George Stewart

Personal information
- Full name: George Lindsay Stewart
- Date of birth: 11 December 1882
- Place of birth: Wishaw, Scotland
- Date of death: 10 November 1962 (aged 79)
- Place of death: Davyhulme, England
- Position: Outside right

Senior career*
- Years: Team / Apps / (Gls)
- Wishaw Thistle
- Strathclyde
- 1904–1906: Hibernian / 48 / (4)
- 1906–1911: Manchester City / 102 / (13)
- 1911–1913: Partick Thistle / 15 / (2)
- 1912–1913: → Stalybridge Celtic (loan)
- 1913–1915: Merthyr Town

International career
- 1904–1906: Scottish League XI / 2 / (0)
- 1906–1907: Scotland / 4 / (0)

= George Stewart (footballer, born 1883) =

Scottish footballer

George Lindsay Stewart (11 December 1882 – 10 November 1962) was a Scottish professional footballer, who played for Hibernian, Manchester City, Partick Thistle and the Scotland national team.

==Club career==
An outside right, Stewart began his professional career with Hibernian in 1904, replacing John Stewart (no relation) who had been part of the squad that won the Scottish Football League in 1903.

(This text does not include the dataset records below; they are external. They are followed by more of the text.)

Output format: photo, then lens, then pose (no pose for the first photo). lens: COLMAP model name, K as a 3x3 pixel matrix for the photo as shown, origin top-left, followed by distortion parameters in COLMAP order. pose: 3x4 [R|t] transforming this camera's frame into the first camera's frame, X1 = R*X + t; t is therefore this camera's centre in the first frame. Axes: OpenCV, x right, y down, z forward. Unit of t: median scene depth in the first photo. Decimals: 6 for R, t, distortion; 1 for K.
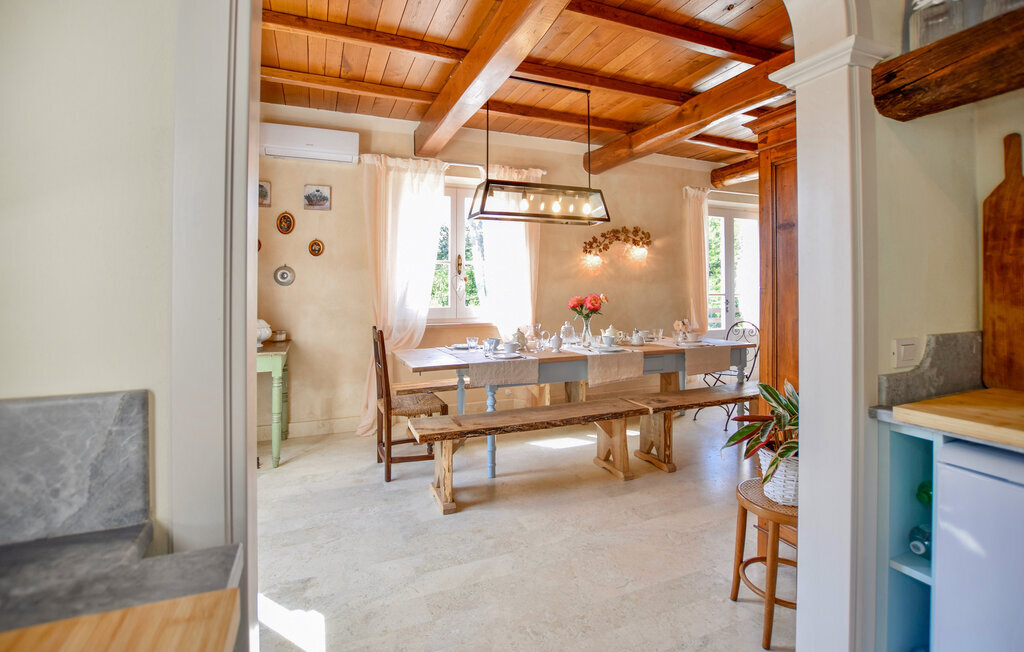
lens RADIAL K [[468.7, 0, 494.3], [0, 468.7, 303.9], [0, 0, 1]] dist [-0.028362, 0.000827]
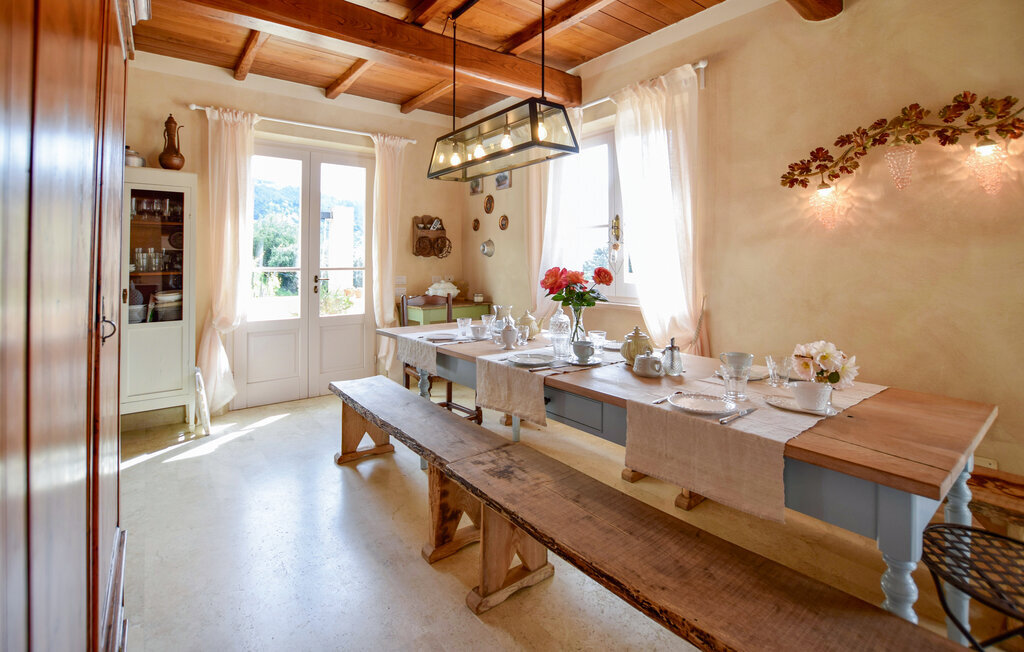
lens RADIAL K [[468.7, 0, 512.4], [0, 468.7, 247.9], [0, 0, 1]] dist [-0.028362, 0.000827]
pose [[0.280230, -0.011891, -0.959859, 0.576679], [-0.001439, 0.999917, -0.012807, -0.035971], [0.959932, 0.004970, 0.280190, 0.568154]]
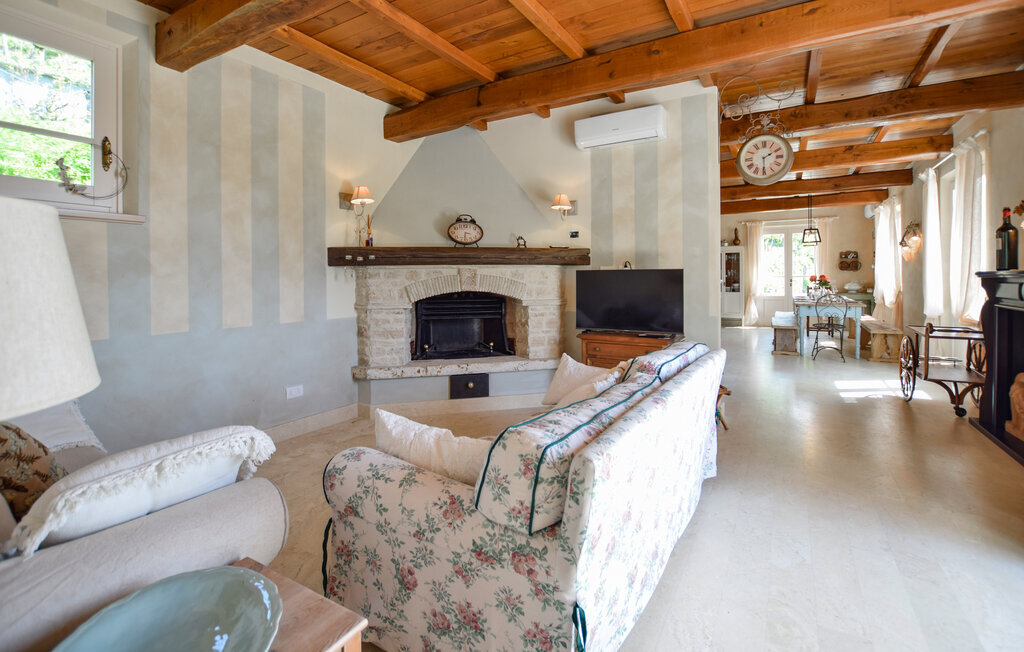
lens RADIAL K [[468.7, 0, 510.9], [0, 468.7, 277.9], [0, 0, 1]] dist [-0.028362, 0.000827]
pose [[-0.798475, 0.017018, -0.601788, 1.978199], [0.018269, 0.999825, 0.004034, -0.034522], [0.601751, -0.007773, -0.798646, 1.399872]]
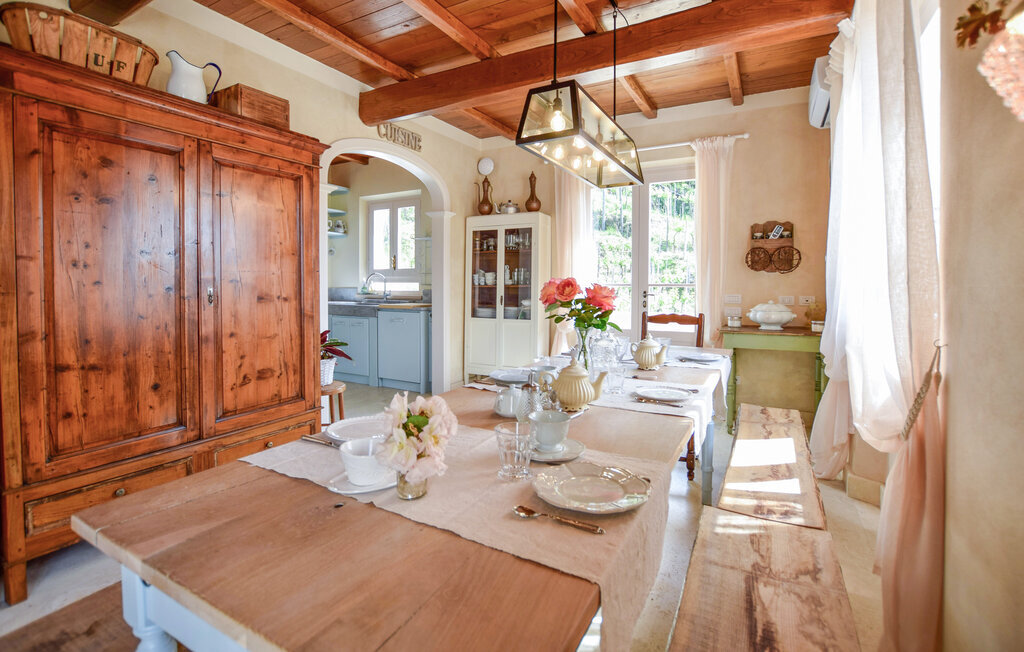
lens RADIAL K [[468.7, 0, 520.4], [0, 468.7, 294.7], [0, 0, 1]] dist [-0.028362, 0.000827]
pose [[-0.766020, 0.034054, -0.641914, 0.425335], [0.011817, 0.999173, 0.038905, -0.026586], [0.642708, 0.022217, -0.765789, 1.013899]]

After two good years in Leith, Stewart was transferred to Manchester City at the end of the 1905–06 season for £650, which was a substantial transfer fee (the record fee at the time, for the transfer of Alf Common, was £1000). He made over 100 league appearances for City, experiencing a relegation in 1909 followed by promotion as winners of the 1909–10 Football League Second Division, before ending his career with short spells at Partick Thistle, Stalybridge Celtic and Merthyr Town, settling in the Manchester area.

==International career==
While playing for Hibs at club level Stewart made his Scotland debut in a 2–0 defeat by Wales at Tynecastle in the 1906 British Home Championship, and then also played in the 2–1 victory against England in the same tournament. He won two further international caps during his time with Manchester City.